A oggi i rifugiati presenti sul suolo turco sono circa 700 mila, prevalentemente sunniti, ma anche curdi, aleviti e turkmeni siriani. Secondo Kamal Malhotra, rappresentante interno del programma delle Nazioni Unite per lo sviluppo (Undp) in Turchia, il numero potrebbe salire a un milione entro la fine dell’anno.
Il governo guidato dal partito per la Giustizia e lo Sviluppo, Adalet ve Kalkınma Partisi (Akp), persegue infatti la politica della “porta aperta” nei confronti degli esuli siriani già da marzo 2011, sebbene i valichi di frontiera siano chiusi di volta in volta a causa degli scontri che avvengono in prossimità del confine.
Fin dai primi mesi del conflitto e in accordo con le autorità locali, l’Acnur offre servizi e assistenza di vario genere, nel rispetto dei limiti impostigli dal governo turco. Ankara tratta infatti la questione come un tema di sicurezza nazionale e l’interno dei campi è gestito dalle autorità centrali, con scarsa volontà di coinvolgere - da un punto di vista organizzativo - paesi o enti terzi.
Secondo i report quotidiani dell’Acnur, circa 210 mila rifugiati vivono nei 21 campi allestiti dalle autorità turche (principalmente nelle città del sud-est come Gaziantep, Şanliurfa, Antakya, Kilis e Mardin), mentre almeno 346 mila risiedono al di fuori di queste strutture, disseminati in varie province, soprattutto in Anatolia. Mancano però complessi di accoglienza e la maggior parte degli esuli si trova al momento senza lavoro e denaro per provvedere a una sistemazione.
Responsabilità da condividere
Il governo turco ha espresso la sua volontà nel riconsiderare programmi di reinsediamento in paesi terzi, ma la comunità internazionale, e in particolare i paesi europei, hanno finora offerto appena 30 mila posti. È sufficiente fare riferimento alla velocità con cui il numero di rifugiati sta salendo in Turchia per rendersi conto della scarsità della proposta: 30 mila sono i rifugiati che hanno attraversato il vicino confine anatolico nel solo mese di dicembre.
Erdoğan ha mostrato disappunto nei confronti dei donatori internazionali da cui sono arrivati solo 135 milioni di dollari per far fronte alla crisi migratoria, mentre la Turchia ha investito almeno 2 miliardi. Ankara fornisce non solo pasti e istruzione, ma pensa anche all’assistenza sanitaria dei rifugiati, provvedendo alla vaccinazione contro il virus della polio all’interno dei campi profughi.
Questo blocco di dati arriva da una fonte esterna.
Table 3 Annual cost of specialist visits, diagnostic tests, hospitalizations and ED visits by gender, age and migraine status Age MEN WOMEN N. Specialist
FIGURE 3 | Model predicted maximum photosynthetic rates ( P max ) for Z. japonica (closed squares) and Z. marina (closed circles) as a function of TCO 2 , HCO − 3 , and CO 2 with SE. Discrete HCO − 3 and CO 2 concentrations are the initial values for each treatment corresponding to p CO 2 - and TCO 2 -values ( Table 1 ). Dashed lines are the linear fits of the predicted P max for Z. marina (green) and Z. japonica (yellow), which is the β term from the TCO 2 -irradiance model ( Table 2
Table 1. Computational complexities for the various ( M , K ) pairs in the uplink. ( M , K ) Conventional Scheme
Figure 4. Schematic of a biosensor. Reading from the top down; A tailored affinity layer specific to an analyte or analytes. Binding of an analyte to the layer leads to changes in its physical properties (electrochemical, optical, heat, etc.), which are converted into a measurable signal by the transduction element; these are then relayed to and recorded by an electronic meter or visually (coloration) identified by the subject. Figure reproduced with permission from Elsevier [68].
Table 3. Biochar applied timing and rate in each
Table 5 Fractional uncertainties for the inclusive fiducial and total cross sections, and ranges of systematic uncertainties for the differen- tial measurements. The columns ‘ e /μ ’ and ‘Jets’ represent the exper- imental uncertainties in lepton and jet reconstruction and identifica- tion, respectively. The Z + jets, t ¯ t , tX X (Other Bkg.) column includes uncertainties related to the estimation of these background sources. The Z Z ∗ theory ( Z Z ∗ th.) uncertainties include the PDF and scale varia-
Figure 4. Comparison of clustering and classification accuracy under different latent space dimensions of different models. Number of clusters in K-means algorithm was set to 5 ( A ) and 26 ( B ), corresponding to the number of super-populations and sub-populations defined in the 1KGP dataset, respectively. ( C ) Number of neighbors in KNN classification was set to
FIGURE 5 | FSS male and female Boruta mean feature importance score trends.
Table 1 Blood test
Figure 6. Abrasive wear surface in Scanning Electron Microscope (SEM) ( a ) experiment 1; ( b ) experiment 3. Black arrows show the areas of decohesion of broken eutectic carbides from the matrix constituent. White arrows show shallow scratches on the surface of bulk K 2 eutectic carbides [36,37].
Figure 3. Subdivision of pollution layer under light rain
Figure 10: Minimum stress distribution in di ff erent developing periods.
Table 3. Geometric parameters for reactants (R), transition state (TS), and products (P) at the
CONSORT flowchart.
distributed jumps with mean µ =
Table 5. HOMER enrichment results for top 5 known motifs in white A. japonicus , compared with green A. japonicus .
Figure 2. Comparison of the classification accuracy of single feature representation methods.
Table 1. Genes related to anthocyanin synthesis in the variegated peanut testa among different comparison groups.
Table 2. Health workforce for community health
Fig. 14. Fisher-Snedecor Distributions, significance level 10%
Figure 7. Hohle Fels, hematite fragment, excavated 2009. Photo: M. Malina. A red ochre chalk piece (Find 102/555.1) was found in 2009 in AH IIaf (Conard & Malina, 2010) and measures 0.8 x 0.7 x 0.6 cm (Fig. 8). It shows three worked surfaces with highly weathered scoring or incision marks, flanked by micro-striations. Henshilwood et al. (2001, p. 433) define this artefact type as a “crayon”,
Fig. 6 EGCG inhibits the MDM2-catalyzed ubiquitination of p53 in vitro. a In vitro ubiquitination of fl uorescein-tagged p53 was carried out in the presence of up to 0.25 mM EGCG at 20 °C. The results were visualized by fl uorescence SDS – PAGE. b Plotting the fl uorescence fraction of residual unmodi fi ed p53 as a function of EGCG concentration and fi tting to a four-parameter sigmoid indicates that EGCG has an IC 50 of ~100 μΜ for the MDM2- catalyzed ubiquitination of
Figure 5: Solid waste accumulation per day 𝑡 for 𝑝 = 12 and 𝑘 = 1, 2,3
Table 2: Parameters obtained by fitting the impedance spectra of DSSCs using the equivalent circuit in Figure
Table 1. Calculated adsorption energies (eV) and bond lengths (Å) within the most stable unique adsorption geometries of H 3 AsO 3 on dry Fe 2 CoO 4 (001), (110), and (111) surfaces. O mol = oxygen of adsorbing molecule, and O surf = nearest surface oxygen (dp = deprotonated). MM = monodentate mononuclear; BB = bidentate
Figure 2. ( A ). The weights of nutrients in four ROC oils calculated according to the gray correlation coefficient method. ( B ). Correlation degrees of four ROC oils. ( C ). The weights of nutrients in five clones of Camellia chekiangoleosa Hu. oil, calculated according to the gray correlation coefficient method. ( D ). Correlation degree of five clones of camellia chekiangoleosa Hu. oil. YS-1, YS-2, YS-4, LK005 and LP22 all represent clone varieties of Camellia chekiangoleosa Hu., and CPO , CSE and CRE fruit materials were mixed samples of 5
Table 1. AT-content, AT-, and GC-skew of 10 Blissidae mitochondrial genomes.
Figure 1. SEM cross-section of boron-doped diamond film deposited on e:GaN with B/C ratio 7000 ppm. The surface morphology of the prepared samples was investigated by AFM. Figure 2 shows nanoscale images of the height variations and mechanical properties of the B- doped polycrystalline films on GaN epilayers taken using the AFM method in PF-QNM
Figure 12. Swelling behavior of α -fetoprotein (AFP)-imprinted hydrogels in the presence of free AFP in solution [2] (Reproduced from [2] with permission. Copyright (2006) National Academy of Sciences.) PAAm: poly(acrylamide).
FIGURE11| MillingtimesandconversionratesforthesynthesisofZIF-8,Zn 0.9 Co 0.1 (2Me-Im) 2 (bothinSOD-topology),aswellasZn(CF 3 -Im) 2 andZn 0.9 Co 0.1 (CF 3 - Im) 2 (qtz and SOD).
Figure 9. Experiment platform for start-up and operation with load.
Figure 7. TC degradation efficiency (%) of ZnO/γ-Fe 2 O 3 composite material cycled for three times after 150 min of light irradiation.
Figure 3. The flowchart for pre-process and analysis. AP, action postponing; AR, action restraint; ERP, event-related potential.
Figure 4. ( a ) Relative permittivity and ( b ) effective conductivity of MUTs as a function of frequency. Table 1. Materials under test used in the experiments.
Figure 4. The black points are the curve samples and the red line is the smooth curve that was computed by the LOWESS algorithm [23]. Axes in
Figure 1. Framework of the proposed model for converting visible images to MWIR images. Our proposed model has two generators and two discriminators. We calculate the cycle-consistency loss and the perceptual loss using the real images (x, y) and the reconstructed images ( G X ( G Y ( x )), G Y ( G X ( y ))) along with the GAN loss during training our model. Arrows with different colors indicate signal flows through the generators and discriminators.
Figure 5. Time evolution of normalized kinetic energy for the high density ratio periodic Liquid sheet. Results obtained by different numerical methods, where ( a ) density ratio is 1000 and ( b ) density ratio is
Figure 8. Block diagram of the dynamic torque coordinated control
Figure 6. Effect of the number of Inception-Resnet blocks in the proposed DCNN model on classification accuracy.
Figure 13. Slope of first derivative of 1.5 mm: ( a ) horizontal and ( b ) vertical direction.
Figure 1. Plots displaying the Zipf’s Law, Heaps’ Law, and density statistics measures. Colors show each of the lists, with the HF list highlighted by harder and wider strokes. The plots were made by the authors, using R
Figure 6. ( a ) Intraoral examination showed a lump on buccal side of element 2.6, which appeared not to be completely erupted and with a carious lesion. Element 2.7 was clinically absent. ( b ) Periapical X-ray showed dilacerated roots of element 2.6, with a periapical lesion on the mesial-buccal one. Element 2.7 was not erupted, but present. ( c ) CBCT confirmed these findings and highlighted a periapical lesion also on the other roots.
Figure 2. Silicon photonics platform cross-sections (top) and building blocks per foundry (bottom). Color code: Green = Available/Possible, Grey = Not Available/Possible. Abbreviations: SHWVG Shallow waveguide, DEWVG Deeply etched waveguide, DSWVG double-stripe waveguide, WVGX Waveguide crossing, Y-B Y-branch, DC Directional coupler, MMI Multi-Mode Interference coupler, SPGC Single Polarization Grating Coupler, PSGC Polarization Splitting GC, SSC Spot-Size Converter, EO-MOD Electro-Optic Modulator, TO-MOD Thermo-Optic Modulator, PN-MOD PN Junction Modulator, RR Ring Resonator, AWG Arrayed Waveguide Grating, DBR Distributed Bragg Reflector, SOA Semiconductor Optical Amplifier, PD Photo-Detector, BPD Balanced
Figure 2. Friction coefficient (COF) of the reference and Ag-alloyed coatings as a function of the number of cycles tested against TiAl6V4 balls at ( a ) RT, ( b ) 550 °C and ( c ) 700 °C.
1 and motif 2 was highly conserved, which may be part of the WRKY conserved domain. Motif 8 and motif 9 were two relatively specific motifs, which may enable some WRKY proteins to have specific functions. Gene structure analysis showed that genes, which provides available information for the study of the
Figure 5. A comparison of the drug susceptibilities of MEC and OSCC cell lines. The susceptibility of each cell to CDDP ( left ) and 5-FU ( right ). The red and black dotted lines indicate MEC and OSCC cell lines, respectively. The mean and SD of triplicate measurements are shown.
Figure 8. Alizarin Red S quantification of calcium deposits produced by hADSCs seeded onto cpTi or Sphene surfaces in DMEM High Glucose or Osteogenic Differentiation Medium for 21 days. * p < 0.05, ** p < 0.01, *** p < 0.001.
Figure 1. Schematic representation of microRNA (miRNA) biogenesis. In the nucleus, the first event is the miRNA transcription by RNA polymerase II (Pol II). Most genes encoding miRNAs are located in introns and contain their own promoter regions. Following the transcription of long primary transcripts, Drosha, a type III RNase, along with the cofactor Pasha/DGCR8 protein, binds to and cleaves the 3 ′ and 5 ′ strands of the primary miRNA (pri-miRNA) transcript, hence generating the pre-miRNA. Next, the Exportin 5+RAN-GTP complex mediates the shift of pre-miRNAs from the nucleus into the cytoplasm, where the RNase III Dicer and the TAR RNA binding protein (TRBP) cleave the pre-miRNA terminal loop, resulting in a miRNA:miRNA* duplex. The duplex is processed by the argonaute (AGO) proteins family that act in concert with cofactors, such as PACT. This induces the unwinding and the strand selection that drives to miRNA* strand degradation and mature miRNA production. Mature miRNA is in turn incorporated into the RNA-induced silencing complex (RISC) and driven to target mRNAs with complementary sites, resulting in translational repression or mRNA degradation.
Antonio Guterres, alto commissario dell’Onu per i rifugiati, ha annunciato l’intenzione di intervenire con delle sovvenzioni per aiutare i paesi confinanti con la Siria nella gestione dell’emergenza umanitaria. Le Nazioni Unite prevedono infatti che entro il 2014 almeno altri 2 milioni di siriani diventeranno rifugiati.
Politiche di integrazione
La situazione sta diventando insostenibile anche da un punto di vista sociale. Cresce infatti il risentimento tra la popolazione turca nei confronti delle ondate di profughi siriani, che senza prospettive di lavoro e in assenza di un deciso intervento dello stato faticano ad integrarsi.
Le opinioni espresse su siti internet come Ekşi Sözlük e la creazione di comitati ostili ai nuovi arrivati (“We don’t want Syrian Youth in Şanlurfa”) rappresentano la conferma di un malessere latente.
Ankara dovrà presto farsi carico di questo disagio e favorire appropriate politiche di integrazione che tengano conto delle esigenze dei rifugiati e dei timori dei suoi cittadini: anche qualora si creino le condizioni per una pacifica soluzione del conflitto, la questione dei profughi continuerà infatti a tenere occupate le autorità e la popolazione turca ancora a lungo.